September 15, 2004|By M. William Salganik | M. William Salganik,SUN STAFF

Small employers in Maryland are generally paying slightly less for individual health coverage than small employers in surrounding states, but more for family coverage, according to a report released yesterday by the Maryland Health Care Commission.

The report also found that Maryland's small employers - those with fewer than 50 workers - are generally more likely than those in surrounding states to offer health insurance to their employees.

The commission requested the report because, under a 1993 law designed to make coverage more available and more affordable, it regulates small-employer policies in Maryland. The panel sets standard benefit packages, which small firms must offer if they provide health insurance.

The system creates a large pool - about 450,000 Marylanders are covered by the policies - to spread risk, helping control rates for small employers that have workers with poor health. By offering standard benefit packages, it makes price shopping easier.

How well Maryland's system is functioning becomes more of an issue as health costs rise. A national survey by the Kaiser Family Foundation, released last week, reported the fourth straight year of double-digit inflation in health premiums and projected that employers - particularly small ones - might not be able to afford coverage.

For years, small-business trade groups in Maryland have called for more flexibility to offer coverage with lower benefits than those of the state's standard packages so that more employers could afford coverage.

On the whole, "Maryland looks relatively decent when you compare us to surrounding states," said Enrique Martinez-Vidal, the commission's deputy director for performance and benefits, who presented the report. The data came from a federal survey in 2002, which Martinez-Vidal said was the most recent available allowing state-by-state comparisons.

Comparing premiums to average wages, he told the commission, Maryland does better than most of its neighbors.

His report touched off discussion among commission members on how well the Maryland plan is achieving its goals.

Commissioner Stephen J. Salamon noted that family premiums in Maryland were 5.5 percent higher than the national average and nearly 10 percent higher than those in Virginia.

"If you are a family in the state of Maryland, perhaps with income under the median, it's still a challenge," Salamon said.

Dr.

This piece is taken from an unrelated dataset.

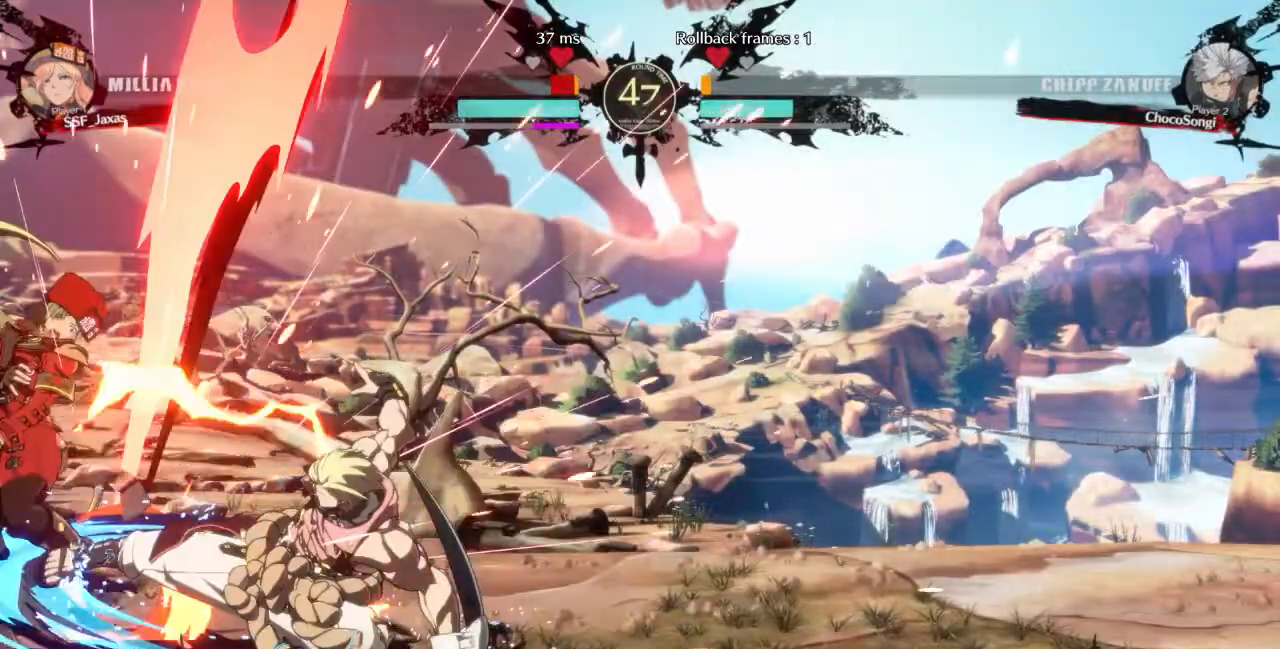
{"buttons": ["DPAD_DOWN", "DPAD_LEFT"], "events": [[40, "DPAD_DOWN", "down"]]}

Donald E. Wilson, the commission chairman, said Maryland is a high-income state, which is relevant in judging whether health insurance is affordable.

In other action yesterday, the commission rejected an application by Shady Grove Adventist Hospital in Rockville to open a first-of-its-kind satellite emergency room in Germantown, in northern Montgomery County.

The hospital argued that its Rockville emergency room, with 85,600 visits to a facility built for 50,000, was overburdened and that communities to the north needed services.

Constance Row, a commissioner who conducted a hearing and recommended rejecting the proposal, said it was "the most expensive possible solution" to the needs in northern Montgomery. The hospital failed to make a case for a full emergency room rather than a less-expensive urgent care facility, she said.

Jack Tranter, a lawyer representing two other hospitals objecting to the plan, said approval would have led to requests to create "mini-hospitals around the state."

Deborah A. Yancer, president of the hospital, said after the decision, "We will continue to fight" but that she is unsure whether the hospital will appeal the decision in court, modify its plan or take some other action. "The urgent care model won't respond to the growth in the community," she said.